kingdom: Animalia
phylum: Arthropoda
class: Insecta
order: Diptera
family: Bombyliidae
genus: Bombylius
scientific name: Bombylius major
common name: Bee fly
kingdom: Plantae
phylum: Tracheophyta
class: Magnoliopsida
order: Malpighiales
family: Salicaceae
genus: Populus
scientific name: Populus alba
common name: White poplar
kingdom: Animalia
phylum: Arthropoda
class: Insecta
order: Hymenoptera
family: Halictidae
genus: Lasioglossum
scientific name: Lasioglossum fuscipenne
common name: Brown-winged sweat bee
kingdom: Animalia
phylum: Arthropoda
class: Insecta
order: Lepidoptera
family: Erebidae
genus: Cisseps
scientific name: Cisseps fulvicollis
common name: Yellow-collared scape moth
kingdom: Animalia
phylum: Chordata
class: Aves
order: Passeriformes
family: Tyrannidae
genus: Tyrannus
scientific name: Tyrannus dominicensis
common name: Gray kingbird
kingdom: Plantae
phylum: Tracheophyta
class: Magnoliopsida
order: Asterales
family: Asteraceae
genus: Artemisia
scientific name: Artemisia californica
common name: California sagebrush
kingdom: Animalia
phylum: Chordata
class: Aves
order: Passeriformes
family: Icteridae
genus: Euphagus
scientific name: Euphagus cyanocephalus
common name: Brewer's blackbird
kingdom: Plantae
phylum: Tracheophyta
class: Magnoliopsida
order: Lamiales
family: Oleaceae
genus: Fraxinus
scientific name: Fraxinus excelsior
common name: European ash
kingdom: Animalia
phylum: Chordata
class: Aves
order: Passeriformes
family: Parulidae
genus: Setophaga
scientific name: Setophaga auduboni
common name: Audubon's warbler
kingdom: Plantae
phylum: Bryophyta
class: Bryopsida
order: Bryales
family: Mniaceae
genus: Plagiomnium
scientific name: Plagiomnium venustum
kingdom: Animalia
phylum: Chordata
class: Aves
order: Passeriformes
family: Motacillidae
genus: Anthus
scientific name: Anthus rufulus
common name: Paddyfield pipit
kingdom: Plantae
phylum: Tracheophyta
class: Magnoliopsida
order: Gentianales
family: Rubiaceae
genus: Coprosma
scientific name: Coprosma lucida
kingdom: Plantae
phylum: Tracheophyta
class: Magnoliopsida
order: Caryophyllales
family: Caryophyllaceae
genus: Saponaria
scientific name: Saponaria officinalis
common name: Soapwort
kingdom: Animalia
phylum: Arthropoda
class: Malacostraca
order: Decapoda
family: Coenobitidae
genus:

— What you need to do —
Copy every line of the records above, word for word.

— Full output —
kingdom: Animalia
phylum: Arthropoda
class: Insecta
order: Diptera
family: Bombyliidae
genus: Bombylius
scientific name: Bombylius major
common name: Bee fly
kingdom: Plantae
phylum: Tracheophyta
class: Magnoliopsida
order: Malpighiales
family: Salicaceae
genus: Populus
scientific name: Populus alba
common name: White poplar
kingdom: Animalia
phylum: Arthropoda
class: Insecta
order: Hymenoptera
family: Halictidae
genus: Lasioglossum
scientific name: Lasioglossum fuscipenne
common name: Brown-winged sweat bee
kingdom: Animalia
phylum: Arthropoda
class: Insecta
order: Lepidoptera
family: Erebidae
genus: Cisseps
scientific name: Cisseps fulvicollis
common name: Yellow-collared scape moth
kingdom: Animalia
phylum: Chordata
class: Aves
order: Passeriformes
family: Tyrannidae
genus: Tyrannus
scientific name: Tyrannus dominicensis
common name: Gray kingbird
kingdom: Plantae
phylum: Tracheophyta
class: Magnoliopsida
order: Asterales
family: Asteraceae
genus: Artemisia
scientific name: Artemisia californica
common name: California sagebrush
kingdom: Animalia
phylum: Chordata
class: Aves
order: Passeriformes
family: Icteridae
genus: Euphagus
scientific name: Euphagus cyanocephalus
common name: Brewer's blackbird
kingdom: Plantae
phylum: Tracheophyta
class: Magnoliopsida
order: Lamiales
family: Oleaceae
genus: Fraxinus
scientific name: Fraxinus excelsior
common name: European ash
kingdom: Animalia
phylum: Chordata
class: Aves
order: Passeriformes
family: Parulidae
genus: Setophaga
scientific name: Setophaga auduboni
common name: Audubon's warbler
kingdom: Plantae
phylum: Bryophyta
class: Bryopsida
order: Bryales
family: Mniaceae
genus: Plagiomnium
scientific name: Plagiomnium venustum
kingdom: Animalia
phylum: Chordata
class: Aves
order: Passeriformes
family: Motacillidae
genus: Anthus
scientific name: Anthus rufulus
common name: Paddyfield pipit
kingdom: Plantae
phylum: Tracheophyta
class: Magnoliopsida
order: Gentianales
family: Rubiaceae
genus: Coprosma
scientific name: Coprosma lucida
kingdom: Plantae
phylum: Tracheophyta
class: Magnoliopsida
order: Caryophyllales
family: Caryophyllaceae
genus: Saponaria
scientific name: Saponaria officinalis
common name: Soapwort
kingdom: Animalia
phylum: Arthropoda
class: Malacostraca
order: Decapoda
family: Coenobitidae
genus:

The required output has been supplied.